About this task:
When the string "along" is part of a line below, that line should be copied.

-------- Source data --------

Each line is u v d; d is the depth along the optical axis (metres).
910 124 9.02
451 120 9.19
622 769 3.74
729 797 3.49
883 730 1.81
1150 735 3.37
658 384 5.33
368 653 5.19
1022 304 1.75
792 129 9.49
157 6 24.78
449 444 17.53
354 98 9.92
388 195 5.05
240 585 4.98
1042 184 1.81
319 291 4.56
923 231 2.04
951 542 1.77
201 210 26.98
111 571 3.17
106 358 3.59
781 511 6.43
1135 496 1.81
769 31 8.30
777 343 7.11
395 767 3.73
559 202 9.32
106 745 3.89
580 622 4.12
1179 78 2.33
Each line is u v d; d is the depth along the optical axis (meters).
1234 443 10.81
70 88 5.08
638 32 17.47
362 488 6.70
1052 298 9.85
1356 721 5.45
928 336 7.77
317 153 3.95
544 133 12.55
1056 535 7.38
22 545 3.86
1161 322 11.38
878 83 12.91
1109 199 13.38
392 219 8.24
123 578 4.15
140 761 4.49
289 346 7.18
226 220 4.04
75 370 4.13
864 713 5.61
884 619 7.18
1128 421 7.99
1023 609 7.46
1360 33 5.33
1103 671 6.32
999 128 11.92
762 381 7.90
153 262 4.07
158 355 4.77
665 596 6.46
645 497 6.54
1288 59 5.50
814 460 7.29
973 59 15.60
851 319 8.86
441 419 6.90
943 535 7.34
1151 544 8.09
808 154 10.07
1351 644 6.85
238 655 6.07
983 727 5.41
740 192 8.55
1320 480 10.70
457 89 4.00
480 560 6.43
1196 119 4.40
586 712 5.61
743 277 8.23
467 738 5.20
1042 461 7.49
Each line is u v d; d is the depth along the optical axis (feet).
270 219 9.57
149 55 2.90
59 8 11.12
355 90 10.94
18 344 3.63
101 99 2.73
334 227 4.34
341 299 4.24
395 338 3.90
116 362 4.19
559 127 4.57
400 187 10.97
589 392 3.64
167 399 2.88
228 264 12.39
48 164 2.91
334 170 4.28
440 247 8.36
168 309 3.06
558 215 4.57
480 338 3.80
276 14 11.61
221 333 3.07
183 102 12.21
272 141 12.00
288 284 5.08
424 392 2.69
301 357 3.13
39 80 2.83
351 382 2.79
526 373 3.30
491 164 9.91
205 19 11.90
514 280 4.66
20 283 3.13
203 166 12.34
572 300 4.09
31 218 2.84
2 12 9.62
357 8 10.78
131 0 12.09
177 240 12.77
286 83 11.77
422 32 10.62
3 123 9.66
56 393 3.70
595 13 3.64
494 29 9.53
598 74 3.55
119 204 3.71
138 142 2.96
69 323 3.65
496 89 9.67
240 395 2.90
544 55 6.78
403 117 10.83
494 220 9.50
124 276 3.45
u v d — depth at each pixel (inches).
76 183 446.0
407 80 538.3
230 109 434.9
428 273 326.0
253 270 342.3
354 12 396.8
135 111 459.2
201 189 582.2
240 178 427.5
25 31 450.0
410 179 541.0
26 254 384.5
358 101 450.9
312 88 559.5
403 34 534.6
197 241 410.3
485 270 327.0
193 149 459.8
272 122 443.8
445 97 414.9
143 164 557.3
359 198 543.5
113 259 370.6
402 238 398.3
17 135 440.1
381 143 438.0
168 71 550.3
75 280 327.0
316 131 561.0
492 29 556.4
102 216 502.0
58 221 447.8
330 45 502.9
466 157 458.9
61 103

--------

Reply to the task:
Each line is u v d; d is the depth along the optical axis (metres).
Each line is u v d; d is the depth along the optical axis (meters).
Each line is u v d; d is the depth along the optical axis (feet).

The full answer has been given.